Yet this phenomenon doesn't happen gradually, but in fact, many changes in society are so sudden that they almost seem to happen overnight. This critical moment is what we call the Tipping Point.
Usually, when it tips, it is because something happens in some of these three agents of change:
Word of mouth remains the most important form of human communication. And a handful of people wield a disproportionate amount of power. Hence the success of a social epidemic is dependent on the involvement of people with a rare set of social gifts.
The Small-world experiment demonstrated that half of the letters were given to the stockbroker by just three people.
Yet it is not only that they know a lot of people, but the kind of people they know. Connectors span across different subcultures and manage to occupy many niches in society. They've possessed a mix of curiosity, sociability, and energy that will bring people together.
When it comes to discovering new information, weak ties matter more than your close friends — since the latter will probably share most of your tastes and interests. We rely on connectors to find opportunities in worlds we don't belong.
A Maven is someone who accumulates knowledge and has information on a wide array of products. They are more than experts, though, because they are socially motivated and ultimately care about helping people make the right decisions.
They like to be helpers in the marketplace. Then it is not about what they know, but how they know it and how they pass it along — because they want to help. Their honest disinterest is what makes their message spread.
William S. Condon discovered that conversations go beyond words and span into a physical dimension through a deeper layer called conversational synchrony. When two people talk, the tone, speech rate, latency, and other patterns harmonize.
Salesmen, public speakers, or musicians, with higher persuasive powers, can bring people to sync with their rhythms — they know when the crowd is with them.
Messages need to be memorable. For a message to spread, it has to have the right people carrying it. But the message itself must also be "sticky". People must like the message, be able to remember it, and lead to action.
Stickiness however often has very little to do with cleverness, inventiveness, or even logically convincing information. While people might like to believe that they remember the most interesting ideas, they're often likely to remember the simplest and stickiest.
Appealing to the emotional, irrational self can be more persuasive than a logically sound argument. Whatever people might think about themselves, in reality, it's often the simplest, cheesiest, least original content that becomes the most popular.
The Broken Windows Theory and the Power of Context are two versions of the same argument: small environmental details — such as graffiti in the subway — can have major effects on public behavior. In other words, it suggests that people's environments are more influential in determining their actions than people's personalities or innate psychologies.

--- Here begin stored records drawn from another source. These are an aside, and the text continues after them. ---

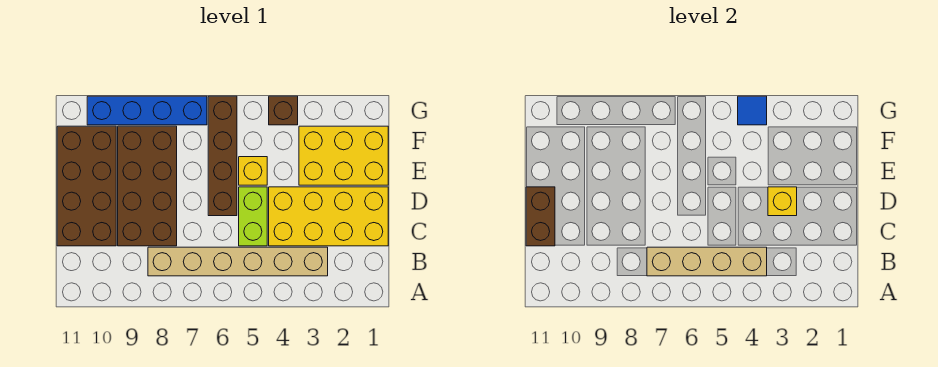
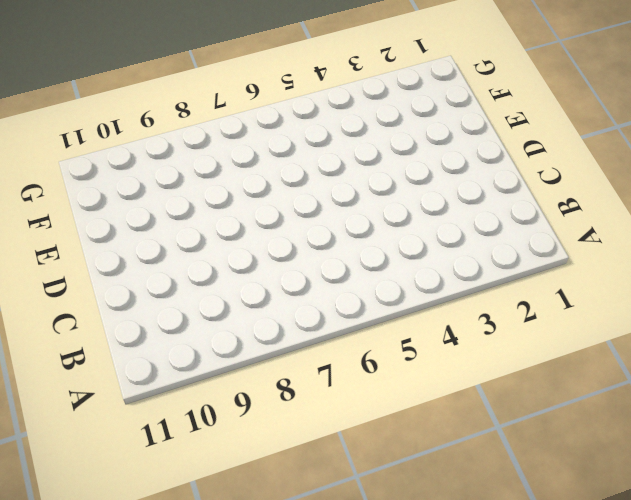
none -> tan brick B3:B8 level 1
none -> yellow brick C1:D4 level 1
none -> lime brick C5:D5 level 1

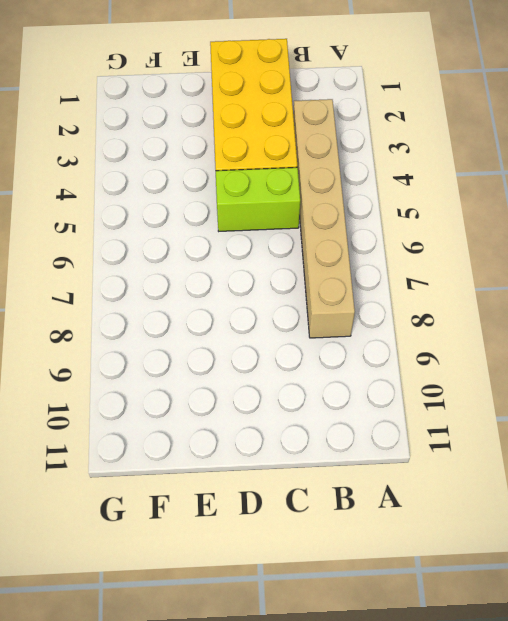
none -> brown brick C8:F9 level 1
none -> brown brick C10:F11 level 1
none -> brown brick D6:G6 level 1

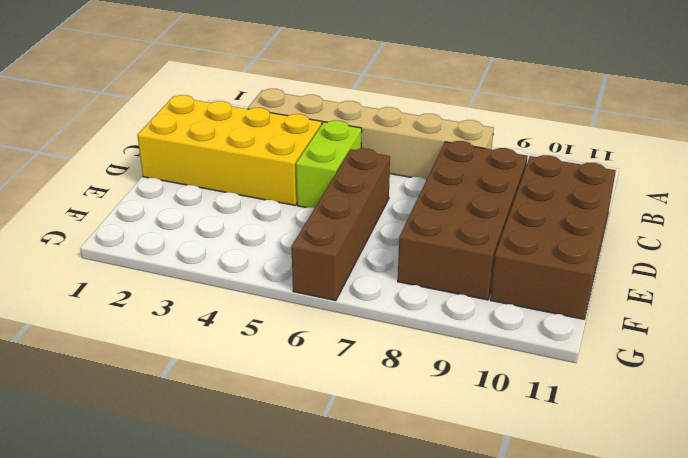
none -> yellow brick E1:F3 level 1
none -> yellow brick E5 level 1
none -> brown brick G4 level 1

An even more infamous example that the physical environment can have an almost overpowering influence on behavior can be found on the Stanford Prison Experiment.
Maybe the root cause for context — despite not explicitly mentioned in the book — can be traced back to Fundamental Attribution Error and the tendency to believe that what people do reflects who they are.
Adding to the power of context, Gladwell argues that you'd be better off in a nice neighborhood, but within a troubled family, than the other way around.
💡 Fun fact I didn't know: the idea of "network effect" — despite being popularized by Robert Metcalfe — was later used by Kevin Kelly to predict the evolution of the fax machine.